Under Michigan law, the elements of second-degree murder are: (1) a death, (2) caused by an act of the defendant, (3) with malice, and (4) without justification or excuse. Mich. Comp. Laws § 750.317; People v. Goecke, 457 Mich. 442, 474, 579 N.W.2d 868, 878 (1998) (citing People v. Bailey, 451 Mich. 657, 669, 549 N.W.2d 325, 331 (1996)). Malice is defined as the intent to kill, the intent to cause great bodily harm, or the intent to perform an act in wanton and willful disregard of the likelihood that the natural tendency of such behavior is to cause death or great bodily harm. Id. at 464, 579 N.W.2d at 878 (citing People v. Aaron, 409 Mich. 672, 678, 299 N.W.2d 304, 326 (1980)). Malice may be inferred from evidence that a defendant intentionally set in motion a force likely to cause death or great bodily harm. People v. Djordjevic, 230 Mich.App. 459, 463, 584 N.W.2d 610, 612 (1998).

At the petitioner’s trial, Dr. Pacris testified that the victim died because of hypoglycemic complications. He pointed to hypoxic findings in the brain, kidneys, and the zero glucose level to determine the cause of death. Dr. Evans testified that the zero glucose level is consistent with an insulin injection. His testimony regarding the report generated at the laboratory is relevant to the sufficiency-of-evidence analysis despite its arguable improper admission. United States v. Stokes, 631 F.3d 802, 807 (6th Cir. 2011).

◆ **YOUR TASKS**
a) Answer these from the passage on second-degree murder:
(i) What are the four elements of second-degree murder under Michigan law?
(ii) According to Dr. Pacris, why did the victim die?
(iii) What did Dr. Evans say the zero glucose level is consistent with?
b) Name every case cited in the passage on second-degree murder.
c) Carry on the passage on second-degree murder from the point where it stops.
None of the listing is needed for any of the work here.

Saved entries:

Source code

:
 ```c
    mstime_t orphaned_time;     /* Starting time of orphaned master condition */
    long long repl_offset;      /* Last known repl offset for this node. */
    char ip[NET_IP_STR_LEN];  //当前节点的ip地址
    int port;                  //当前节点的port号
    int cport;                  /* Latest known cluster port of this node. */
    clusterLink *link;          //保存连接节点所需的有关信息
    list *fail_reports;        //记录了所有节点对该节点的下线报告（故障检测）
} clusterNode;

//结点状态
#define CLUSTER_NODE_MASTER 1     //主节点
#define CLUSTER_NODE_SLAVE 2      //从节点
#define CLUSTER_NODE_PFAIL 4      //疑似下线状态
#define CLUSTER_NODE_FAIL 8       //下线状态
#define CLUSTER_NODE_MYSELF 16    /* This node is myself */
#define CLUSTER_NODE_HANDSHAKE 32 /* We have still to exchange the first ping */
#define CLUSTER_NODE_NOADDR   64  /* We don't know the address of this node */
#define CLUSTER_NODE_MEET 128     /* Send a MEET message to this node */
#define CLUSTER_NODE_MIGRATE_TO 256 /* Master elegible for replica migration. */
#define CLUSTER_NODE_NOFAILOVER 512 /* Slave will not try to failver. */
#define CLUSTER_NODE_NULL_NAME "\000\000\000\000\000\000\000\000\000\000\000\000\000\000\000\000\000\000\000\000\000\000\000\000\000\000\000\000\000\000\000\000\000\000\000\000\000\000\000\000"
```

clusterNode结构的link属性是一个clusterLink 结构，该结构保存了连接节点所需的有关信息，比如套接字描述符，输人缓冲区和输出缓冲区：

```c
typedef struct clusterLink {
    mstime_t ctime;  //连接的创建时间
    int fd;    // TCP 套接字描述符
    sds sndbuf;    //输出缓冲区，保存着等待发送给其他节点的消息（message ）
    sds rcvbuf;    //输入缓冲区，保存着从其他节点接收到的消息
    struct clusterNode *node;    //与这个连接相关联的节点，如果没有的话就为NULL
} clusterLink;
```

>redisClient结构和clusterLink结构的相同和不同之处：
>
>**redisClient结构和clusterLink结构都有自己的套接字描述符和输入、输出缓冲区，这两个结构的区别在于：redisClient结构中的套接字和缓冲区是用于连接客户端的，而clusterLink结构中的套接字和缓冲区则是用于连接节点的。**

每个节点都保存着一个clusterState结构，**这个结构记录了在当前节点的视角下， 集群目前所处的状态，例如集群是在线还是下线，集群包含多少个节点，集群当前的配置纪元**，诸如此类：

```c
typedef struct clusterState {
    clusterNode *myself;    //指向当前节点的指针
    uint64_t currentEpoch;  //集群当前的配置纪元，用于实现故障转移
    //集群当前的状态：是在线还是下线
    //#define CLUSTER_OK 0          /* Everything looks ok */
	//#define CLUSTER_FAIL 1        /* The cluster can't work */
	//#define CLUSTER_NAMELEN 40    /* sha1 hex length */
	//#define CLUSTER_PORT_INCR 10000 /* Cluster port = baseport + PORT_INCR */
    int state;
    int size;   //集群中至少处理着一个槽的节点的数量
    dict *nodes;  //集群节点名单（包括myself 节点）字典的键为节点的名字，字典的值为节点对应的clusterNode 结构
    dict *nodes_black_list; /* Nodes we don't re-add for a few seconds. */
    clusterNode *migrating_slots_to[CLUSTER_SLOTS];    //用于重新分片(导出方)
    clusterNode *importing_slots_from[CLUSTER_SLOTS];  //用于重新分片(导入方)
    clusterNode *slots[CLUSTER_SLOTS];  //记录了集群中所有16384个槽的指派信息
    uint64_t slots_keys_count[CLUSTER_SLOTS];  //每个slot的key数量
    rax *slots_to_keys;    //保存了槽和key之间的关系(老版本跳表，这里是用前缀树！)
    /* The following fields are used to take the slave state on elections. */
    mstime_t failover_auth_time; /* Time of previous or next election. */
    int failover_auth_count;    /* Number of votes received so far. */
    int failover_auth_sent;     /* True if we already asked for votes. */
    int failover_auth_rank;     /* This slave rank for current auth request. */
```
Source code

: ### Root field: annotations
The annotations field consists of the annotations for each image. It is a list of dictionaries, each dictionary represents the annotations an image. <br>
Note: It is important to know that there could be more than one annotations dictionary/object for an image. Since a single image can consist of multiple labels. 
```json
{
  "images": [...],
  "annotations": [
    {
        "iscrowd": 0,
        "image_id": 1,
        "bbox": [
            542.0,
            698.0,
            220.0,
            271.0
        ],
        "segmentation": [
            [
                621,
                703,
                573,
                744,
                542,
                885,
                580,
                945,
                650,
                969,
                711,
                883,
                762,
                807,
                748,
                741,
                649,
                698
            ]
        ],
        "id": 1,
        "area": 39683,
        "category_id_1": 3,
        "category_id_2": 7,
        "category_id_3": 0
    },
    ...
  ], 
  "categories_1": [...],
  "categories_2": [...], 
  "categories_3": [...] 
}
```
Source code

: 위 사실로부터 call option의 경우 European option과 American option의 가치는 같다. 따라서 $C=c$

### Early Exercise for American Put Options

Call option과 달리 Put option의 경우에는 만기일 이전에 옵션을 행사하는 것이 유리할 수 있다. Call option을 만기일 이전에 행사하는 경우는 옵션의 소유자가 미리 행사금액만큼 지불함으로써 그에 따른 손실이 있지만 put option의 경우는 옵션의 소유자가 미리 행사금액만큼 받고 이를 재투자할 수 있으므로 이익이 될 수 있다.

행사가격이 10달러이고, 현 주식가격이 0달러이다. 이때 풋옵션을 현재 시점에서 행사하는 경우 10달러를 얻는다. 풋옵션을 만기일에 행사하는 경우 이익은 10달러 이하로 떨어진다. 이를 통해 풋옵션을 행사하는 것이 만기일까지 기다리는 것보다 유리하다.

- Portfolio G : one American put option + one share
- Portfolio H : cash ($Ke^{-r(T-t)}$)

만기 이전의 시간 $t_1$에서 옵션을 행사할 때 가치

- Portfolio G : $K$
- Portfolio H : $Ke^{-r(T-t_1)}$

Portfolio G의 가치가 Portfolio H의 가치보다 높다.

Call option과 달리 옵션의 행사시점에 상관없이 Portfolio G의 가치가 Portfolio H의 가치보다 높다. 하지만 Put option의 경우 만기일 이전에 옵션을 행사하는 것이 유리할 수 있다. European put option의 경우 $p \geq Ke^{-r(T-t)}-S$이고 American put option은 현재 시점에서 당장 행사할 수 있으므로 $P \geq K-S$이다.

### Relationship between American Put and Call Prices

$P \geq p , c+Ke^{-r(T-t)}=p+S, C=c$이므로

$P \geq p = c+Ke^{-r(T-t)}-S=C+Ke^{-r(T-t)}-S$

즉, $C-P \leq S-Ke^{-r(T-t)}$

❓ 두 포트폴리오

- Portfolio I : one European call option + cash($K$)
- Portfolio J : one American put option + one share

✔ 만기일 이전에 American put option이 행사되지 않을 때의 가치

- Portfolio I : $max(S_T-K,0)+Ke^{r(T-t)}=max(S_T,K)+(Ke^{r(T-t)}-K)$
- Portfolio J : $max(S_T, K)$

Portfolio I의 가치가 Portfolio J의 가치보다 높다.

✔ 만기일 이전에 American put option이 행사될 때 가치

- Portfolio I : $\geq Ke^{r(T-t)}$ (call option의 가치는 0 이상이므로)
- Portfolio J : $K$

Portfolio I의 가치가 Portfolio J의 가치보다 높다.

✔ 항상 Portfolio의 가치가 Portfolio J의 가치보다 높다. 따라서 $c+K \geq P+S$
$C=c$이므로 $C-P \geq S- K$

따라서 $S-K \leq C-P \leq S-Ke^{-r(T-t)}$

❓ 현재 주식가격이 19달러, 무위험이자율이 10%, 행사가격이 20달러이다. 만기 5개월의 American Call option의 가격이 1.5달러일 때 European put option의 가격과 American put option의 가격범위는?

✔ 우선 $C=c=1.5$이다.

◆ **RESPONSES**
a)
(i) A death, caused by an act of the defendant, with malice, and without justification or excuse.
(ii) The victim died because of hypoglycemic complications.
(iii) An insulin injection.

b)
People v. Goecke
People v. Bailey
People v. Aaron
People v. Djordjevic
United States v. Stokes

c)
Therefore, there was sufficient evidence presented to establish that the victim died as the result of an insulin injection. And circumstantial evidence pointed to the petitioner as being the person who injected the victim with the insulin. The evidence, viewed most favorably to the prosecution, showed that the victim was too weak to administer his own injection, and the petitioner was the only other person present. As for motive, the evidence presented showed that the petitioner was overwhelmed with her work and responsibility to care for the ailing victim. There was also evidence presented that the petitioner had six life insurance policies on the victim. She attempted to find other resources to help with the victim’s care, but was unable to do so. The petitioner’s behavior after the victim’s death also provided circumstantial evidence of a guilty state of mind. After the paramedics arrived to collect the body, the petitioner said she did not want an autopsy and did not want the victim’s family contacted.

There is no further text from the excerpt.